### Texto para leitura
== == ==
A retirada das tropas dos Estados Unidos da Síria continua a avançar, com a saída de mais uma base militar na segunda-feira. De acordo com informações do ORF, a expectativa é que até março não haja mais presença militar norte-americana no país. O presidente interino Ahmed al-Scharaa está promovendo medidas de pacificação, incluindo uma anistia abrangente, enquanto enfrenta ameaças do Estado Islâmico (IS).
Qual é o impacto da retirada dos EUA?
Na segunda-feira, a base de Kasrak, localizada na província de Hasaka, foi desocupada por dezenas de caminhões com blindados e materiais de construção, seguindo em direção ao Iraque. Esta é a terceira base que os EUA deixam em duas semanas, após a retirada de Schadadi e al-Tanf. As bases eram utilizadas pela coalizão anti-IS liderada pelos EUA e foram entregues ao exército sírio.
Como a Síria está lidando com a transição?
O governo sírio, com apoio de forças curdas, está consolidando o controle na região. Scharaa, que assumiu após a deposição de Bashar al-Assad, decretou uma anistia geral para presos, convertendo penas de prisão perpétua em 20 anos e libertando detentos gravemente doentes ou idosos. No entanto, crimes graves e violações de direitos humanos estão excluídos da anistia.
O que aconteceu com o campo de al-Hol?
O campo de al-Hol, que abrigava principalmente famílias de membros do IS, foi fechado após a realocação de seus ocupantes. O campo, que chegou a abrigar cerca de 24.000 pessoas, era visto como um foco de ideologia extremista. A Síria reassumiu o controle do local após a retirada das forças curdas.
Quais são as ameaças do Estado Islâmico?
O IS anunciou uma “nova fase” de ataques contra a liderança síria. Em seu canal de comunicação, Dabik, um porta-voz do IS ameaçou Scharaa, comparando-o ao ex-presidente Assad. Desde a queda de Assad, o IS realizou seis ataques contra o novo governo, e cinco tentativas de assassinato contra Scharaa foram frustradas, segundo um relatório da ONU.
== == ==
Caixas delimitadoras com pontos-chave
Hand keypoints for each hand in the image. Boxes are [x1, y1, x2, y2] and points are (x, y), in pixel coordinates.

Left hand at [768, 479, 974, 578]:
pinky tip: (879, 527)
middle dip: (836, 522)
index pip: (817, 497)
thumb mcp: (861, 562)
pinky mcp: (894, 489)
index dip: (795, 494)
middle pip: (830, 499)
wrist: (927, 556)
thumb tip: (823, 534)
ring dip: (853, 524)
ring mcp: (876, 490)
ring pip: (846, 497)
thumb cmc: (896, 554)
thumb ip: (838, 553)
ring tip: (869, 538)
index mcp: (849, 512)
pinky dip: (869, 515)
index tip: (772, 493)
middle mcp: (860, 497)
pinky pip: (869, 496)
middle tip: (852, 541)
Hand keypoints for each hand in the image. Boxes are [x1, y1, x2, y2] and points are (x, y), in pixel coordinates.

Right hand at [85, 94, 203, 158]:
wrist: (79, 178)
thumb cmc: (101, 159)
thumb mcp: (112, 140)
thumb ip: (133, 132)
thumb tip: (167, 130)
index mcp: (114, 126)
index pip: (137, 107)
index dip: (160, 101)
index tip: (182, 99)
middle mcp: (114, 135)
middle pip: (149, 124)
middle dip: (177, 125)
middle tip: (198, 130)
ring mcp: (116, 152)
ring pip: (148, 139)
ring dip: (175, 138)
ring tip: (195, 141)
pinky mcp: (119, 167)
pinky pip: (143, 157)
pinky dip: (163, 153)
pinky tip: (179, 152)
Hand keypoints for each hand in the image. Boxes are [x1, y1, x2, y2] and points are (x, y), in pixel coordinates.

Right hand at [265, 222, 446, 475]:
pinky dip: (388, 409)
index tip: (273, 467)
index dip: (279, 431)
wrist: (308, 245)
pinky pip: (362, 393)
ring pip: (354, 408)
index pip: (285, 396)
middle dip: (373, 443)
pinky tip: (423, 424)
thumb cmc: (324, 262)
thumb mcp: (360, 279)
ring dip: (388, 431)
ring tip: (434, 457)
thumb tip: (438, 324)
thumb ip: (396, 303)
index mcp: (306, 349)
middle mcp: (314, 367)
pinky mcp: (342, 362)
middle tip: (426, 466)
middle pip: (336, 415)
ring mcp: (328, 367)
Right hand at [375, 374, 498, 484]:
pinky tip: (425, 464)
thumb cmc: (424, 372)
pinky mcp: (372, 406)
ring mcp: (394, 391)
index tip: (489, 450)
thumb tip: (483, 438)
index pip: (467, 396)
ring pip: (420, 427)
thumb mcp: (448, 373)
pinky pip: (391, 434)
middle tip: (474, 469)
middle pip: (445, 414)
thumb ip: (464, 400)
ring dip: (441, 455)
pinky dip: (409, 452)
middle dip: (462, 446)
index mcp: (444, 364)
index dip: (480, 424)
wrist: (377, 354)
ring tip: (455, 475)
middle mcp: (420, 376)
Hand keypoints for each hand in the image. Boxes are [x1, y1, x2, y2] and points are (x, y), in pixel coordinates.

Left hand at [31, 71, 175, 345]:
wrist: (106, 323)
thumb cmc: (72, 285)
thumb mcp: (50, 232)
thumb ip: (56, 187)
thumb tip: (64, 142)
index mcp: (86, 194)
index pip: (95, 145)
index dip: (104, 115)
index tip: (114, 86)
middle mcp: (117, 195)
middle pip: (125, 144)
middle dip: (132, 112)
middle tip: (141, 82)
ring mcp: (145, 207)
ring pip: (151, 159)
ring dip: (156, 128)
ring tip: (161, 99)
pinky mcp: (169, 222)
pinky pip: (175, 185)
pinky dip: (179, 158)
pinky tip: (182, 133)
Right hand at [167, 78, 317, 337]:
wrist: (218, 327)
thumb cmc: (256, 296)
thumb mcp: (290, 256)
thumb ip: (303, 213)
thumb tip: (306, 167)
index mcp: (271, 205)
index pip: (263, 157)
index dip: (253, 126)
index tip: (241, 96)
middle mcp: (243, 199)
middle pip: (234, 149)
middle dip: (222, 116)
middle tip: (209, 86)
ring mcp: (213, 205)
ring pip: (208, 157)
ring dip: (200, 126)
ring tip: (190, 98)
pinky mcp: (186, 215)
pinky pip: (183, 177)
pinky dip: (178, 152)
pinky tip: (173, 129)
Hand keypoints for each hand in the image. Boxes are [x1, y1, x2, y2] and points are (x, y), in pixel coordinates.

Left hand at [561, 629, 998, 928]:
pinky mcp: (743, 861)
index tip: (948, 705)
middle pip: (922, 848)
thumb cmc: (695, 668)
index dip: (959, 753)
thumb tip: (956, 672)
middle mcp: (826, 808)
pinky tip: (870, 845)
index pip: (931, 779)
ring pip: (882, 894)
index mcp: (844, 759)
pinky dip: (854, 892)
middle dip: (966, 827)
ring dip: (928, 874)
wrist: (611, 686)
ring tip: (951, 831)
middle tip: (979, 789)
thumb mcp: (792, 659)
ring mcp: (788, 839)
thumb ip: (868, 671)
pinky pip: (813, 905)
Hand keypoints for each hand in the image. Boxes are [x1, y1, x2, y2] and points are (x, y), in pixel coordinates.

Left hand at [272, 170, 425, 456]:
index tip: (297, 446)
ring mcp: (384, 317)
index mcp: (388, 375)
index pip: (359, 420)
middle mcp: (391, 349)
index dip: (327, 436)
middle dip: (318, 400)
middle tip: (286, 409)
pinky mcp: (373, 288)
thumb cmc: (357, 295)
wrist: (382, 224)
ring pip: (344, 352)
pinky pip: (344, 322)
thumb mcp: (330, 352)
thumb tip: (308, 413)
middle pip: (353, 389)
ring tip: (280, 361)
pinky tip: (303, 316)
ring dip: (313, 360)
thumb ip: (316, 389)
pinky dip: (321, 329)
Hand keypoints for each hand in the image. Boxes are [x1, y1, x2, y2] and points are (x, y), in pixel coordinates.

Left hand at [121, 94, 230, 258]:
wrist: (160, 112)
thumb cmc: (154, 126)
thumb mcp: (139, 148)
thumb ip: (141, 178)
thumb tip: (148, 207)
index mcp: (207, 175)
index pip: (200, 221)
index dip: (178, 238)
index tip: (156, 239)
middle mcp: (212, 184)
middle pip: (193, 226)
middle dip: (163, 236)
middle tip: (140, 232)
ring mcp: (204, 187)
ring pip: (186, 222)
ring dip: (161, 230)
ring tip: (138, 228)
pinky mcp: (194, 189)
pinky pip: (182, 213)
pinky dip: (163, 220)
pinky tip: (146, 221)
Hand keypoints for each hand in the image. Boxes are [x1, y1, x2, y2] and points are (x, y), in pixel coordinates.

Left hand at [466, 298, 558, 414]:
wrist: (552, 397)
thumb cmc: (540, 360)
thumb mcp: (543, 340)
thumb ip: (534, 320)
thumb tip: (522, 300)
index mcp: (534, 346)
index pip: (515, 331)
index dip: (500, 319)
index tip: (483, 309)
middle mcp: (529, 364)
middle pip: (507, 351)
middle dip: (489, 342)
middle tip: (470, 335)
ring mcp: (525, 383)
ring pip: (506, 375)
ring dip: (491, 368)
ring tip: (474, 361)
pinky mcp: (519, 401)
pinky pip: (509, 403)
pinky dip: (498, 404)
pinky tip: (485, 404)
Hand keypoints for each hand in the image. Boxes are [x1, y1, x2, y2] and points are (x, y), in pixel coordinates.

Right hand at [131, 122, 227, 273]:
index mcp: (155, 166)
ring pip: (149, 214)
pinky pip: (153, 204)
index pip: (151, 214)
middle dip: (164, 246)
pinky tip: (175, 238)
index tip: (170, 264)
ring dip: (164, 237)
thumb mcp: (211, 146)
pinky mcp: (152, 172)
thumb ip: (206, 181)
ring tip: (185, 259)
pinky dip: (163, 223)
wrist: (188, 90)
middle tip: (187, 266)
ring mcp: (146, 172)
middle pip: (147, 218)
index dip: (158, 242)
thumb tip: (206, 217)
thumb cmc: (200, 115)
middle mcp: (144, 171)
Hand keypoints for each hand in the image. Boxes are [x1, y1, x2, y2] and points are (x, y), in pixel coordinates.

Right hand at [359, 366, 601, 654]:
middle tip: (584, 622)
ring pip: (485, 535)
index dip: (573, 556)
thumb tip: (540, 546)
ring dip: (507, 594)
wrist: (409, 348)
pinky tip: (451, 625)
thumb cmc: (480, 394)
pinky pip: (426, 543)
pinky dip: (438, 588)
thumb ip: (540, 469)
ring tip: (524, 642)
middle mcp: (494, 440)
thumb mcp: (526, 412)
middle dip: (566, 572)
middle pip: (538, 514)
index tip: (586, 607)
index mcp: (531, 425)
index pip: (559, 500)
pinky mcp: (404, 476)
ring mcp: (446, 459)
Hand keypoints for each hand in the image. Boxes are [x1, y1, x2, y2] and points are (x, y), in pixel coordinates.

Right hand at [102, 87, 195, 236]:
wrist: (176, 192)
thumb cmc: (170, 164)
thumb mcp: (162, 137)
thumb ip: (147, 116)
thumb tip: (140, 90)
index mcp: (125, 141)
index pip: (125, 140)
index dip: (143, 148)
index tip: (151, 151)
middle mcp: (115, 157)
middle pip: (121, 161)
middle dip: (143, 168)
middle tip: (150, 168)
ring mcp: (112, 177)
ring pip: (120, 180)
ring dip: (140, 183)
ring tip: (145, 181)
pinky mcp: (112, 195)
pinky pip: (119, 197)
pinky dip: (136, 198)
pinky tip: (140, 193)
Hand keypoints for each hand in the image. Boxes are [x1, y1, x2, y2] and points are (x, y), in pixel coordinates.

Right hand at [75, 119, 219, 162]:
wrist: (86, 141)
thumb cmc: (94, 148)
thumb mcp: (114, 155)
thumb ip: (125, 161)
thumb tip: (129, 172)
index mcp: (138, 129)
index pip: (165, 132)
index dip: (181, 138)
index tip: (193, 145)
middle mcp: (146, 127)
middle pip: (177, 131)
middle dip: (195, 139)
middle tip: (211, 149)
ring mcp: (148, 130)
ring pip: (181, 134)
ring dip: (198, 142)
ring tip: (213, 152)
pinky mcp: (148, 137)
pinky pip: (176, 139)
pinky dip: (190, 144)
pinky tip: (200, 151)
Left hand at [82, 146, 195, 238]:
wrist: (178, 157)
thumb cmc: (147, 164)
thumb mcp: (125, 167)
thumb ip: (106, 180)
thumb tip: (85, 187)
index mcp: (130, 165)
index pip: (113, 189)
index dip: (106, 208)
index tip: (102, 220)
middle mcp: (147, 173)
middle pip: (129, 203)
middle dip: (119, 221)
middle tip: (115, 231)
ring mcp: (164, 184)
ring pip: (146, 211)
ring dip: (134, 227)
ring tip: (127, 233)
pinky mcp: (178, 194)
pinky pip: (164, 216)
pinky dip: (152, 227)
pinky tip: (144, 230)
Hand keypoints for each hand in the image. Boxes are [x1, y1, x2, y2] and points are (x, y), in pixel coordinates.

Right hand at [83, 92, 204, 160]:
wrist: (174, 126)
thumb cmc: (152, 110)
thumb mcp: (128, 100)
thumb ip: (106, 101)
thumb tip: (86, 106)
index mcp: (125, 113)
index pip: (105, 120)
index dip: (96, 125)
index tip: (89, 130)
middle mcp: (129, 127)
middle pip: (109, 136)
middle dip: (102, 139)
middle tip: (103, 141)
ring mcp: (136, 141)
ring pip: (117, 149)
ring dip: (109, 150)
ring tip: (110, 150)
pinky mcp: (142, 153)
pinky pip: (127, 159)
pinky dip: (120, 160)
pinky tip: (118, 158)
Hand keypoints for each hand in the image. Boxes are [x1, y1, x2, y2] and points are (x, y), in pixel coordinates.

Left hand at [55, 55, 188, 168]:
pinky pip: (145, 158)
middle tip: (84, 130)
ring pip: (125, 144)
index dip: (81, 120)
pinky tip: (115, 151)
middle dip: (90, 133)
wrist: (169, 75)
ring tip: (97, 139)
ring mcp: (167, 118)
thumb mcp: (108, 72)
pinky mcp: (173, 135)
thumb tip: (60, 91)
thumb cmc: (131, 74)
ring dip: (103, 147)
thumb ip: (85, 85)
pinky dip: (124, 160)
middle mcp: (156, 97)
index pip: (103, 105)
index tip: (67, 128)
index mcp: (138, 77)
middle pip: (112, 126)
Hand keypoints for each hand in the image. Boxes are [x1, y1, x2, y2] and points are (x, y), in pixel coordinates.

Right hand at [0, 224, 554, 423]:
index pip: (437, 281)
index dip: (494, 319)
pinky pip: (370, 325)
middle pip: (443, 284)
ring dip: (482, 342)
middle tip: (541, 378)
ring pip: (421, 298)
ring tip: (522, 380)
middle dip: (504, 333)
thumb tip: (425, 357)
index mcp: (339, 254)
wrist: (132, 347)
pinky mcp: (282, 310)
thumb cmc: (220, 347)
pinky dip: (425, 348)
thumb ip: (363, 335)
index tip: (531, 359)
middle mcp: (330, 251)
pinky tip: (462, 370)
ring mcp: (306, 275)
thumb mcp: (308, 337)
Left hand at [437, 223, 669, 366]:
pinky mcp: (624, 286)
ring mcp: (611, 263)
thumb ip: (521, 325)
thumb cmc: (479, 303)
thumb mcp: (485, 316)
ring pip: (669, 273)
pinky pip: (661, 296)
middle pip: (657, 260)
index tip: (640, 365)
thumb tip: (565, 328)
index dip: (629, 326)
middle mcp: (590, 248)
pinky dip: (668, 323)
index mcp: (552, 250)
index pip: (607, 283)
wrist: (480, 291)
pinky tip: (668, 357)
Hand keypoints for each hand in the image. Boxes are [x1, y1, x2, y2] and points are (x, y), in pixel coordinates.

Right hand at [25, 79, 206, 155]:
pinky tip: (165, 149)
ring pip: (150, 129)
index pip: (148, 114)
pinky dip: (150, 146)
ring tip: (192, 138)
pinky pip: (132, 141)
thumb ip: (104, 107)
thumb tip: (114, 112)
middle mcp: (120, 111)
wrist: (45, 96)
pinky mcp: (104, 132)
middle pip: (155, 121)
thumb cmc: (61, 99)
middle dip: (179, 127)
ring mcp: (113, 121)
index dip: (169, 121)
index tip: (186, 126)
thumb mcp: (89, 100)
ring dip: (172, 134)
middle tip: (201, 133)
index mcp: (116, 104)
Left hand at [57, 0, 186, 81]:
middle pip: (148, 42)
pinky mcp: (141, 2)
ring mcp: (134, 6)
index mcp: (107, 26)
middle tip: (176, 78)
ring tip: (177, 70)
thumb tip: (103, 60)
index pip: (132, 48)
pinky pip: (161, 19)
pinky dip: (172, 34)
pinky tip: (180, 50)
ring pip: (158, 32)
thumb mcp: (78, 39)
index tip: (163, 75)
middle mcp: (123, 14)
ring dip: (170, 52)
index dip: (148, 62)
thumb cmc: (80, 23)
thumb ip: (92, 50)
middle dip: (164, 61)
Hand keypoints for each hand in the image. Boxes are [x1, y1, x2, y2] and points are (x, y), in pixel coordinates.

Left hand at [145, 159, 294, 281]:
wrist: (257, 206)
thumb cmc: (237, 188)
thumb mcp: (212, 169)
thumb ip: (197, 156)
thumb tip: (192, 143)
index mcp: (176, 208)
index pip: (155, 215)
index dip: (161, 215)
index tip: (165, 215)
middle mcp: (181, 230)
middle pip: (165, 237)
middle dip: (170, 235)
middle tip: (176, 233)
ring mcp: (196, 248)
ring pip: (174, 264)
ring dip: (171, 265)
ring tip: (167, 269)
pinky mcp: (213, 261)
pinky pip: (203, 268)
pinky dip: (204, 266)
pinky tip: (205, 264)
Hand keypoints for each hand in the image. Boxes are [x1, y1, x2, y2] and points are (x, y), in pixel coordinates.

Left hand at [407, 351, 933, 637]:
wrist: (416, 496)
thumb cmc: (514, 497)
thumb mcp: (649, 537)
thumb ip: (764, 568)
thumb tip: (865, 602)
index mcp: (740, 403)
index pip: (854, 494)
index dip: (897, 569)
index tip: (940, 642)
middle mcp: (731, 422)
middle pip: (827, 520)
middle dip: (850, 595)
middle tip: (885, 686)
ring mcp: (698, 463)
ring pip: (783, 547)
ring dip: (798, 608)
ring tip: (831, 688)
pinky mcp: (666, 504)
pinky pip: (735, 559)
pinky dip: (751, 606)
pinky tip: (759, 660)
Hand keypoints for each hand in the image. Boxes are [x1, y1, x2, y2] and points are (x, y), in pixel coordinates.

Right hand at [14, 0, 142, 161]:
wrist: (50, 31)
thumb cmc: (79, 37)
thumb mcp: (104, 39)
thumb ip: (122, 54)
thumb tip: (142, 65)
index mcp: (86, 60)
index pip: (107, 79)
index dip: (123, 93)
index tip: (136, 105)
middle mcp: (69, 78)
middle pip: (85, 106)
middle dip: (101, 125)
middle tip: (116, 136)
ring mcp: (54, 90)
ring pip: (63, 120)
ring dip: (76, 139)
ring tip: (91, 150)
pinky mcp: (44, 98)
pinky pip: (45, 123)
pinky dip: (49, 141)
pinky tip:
== == ==
### Conjunto de tarefas
**1)** Traduza para o inglês esta frase do texto sobre a retirada das tropas americanas da Síria: "Esta é a terceira base que os EUA deixam em duas semanas, após a retirada de Schadadi e al-Tanf."
**2)** Imprima o trecho do texto sobre a retirada das tropas americanas da Síria começando em "Como a Síria" e terminando em "campo de al-Hol?".
Baseie-se somente no texto, e não nas linhas.

### Respostas às tarefas
**1)** This is the third base the US has left in two weeks, following the withdrawal from Schadadi and al-Tanf.

**2)**
Como a Síria está lidando com a transição?
O governo sírio, com apoio de forças curdas, está consolidando o controle na região. Scharaa, que assumiu após a deposição de Bashar al-Assad, decretou uma anistia geral para presos, convertendo penas de prisão perpétua em 20 anos e libertando detentos gravemente doentes ou idosos. No entanto, crimes graves e violações de direitos humanos estão excluídos da anistia.
O que aconteceu com o campo de al-Hol?